A recent SEBI order has granted an exemption to Educomp's CMD, Mr. Shantanu Prakash from having to make an open offer in relation to an acquisition of 7.5% of the shareholding of Educomp. At the outset, we should look at the facts in this case which are quite peculiar - Educomp's CMD, Mr. Shantanu Prakash had pledged 91.8 lakh shares (7.5% of the share capital) of Educomp as security with Macquarie against a loan of Rs 46 crores. Macquarie had invoked the pledge on account of fall in collateral cover and transferred the pledged shares in its name. However, Macquarie did not sell these shares and once the loan was re-paid in full, it sought to transfer the shares to Mr. Prakash. Mr.
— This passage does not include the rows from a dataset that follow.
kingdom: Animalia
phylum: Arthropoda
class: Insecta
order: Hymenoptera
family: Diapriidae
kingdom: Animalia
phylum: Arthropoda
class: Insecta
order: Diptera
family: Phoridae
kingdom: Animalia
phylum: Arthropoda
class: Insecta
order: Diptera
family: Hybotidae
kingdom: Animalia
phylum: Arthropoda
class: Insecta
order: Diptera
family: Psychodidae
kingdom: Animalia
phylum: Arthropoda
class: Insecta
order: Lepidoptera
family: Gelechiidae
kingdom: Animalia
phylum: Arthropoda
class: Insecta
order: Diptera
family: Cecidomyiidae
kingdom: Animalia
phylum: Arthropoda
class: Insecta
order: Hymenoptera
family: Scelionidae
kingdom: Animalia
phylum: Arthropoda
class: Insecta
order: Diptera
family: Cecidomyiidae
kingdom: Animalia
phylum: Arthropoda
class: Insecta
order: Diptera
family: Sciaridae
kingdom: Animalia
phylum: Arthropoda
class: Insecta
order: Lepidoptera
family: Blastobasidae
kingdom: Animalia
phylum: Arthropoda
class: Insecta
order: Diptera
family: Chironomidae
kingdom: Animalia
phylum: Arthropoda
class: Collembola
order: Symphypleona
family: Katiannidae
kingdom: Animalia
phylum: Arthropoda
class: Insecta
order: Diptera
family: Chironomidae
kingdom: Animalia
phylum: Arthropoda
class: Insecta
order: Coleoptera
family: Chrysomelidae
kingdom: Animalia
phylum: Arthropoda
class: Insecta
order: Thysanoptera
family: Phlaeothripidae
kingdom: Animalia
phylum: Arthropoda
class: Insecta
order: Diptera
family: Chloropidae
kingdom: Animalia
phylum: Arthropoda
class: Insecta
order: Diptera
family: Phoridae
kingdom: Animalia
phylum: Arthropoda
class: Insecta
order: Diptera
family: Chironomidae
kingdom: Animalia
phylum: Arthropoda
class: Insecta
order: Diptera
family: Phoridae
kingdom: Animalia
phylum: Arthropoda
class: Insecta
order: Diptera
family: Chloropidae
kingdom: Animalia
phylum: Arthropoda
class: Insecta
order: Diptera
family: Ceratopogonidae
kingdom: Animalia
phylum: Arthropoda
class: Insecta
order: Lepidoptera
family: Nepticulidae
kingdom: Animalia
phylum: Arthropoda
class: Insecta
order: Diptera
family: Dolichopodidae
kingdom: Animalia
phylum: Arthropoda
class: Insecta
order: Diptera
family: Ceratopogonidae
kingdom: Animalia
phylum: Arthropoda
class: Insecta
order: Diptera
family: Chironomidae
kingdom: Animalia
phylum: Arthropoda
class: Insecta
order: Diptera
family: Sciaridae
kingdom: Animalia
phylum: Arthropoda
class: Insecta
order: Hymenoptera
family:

Prakash approached SEBI for an exemption from making an open offer under Regs 3(2) & 3(3) of the Takeover Regulations 2011.
SEBI granted the requested exemption on the grounds that (a) the said acquisition will not result in a change of control/ management of Educomp, (b) there is no further payment of fresh consideration for the said acquisition and it is merely a return of shares pledged by the acquirer with the lender, (c) Educomp will continue to be in compliance with the minimum public shareholding requirements even pursuant to the said acquisition and (d) the proposed acquisition would not affect or prejudice the interests of the public shareholders of Educomp in any manner.
The order appears fairly logical keeping in mind that the Takeover Regulations 2011 generally exempts acquisitions of shares pursuant to invocations of pledges in the ordinary course of business, and also exempts certain acquisitions where there is no change in control.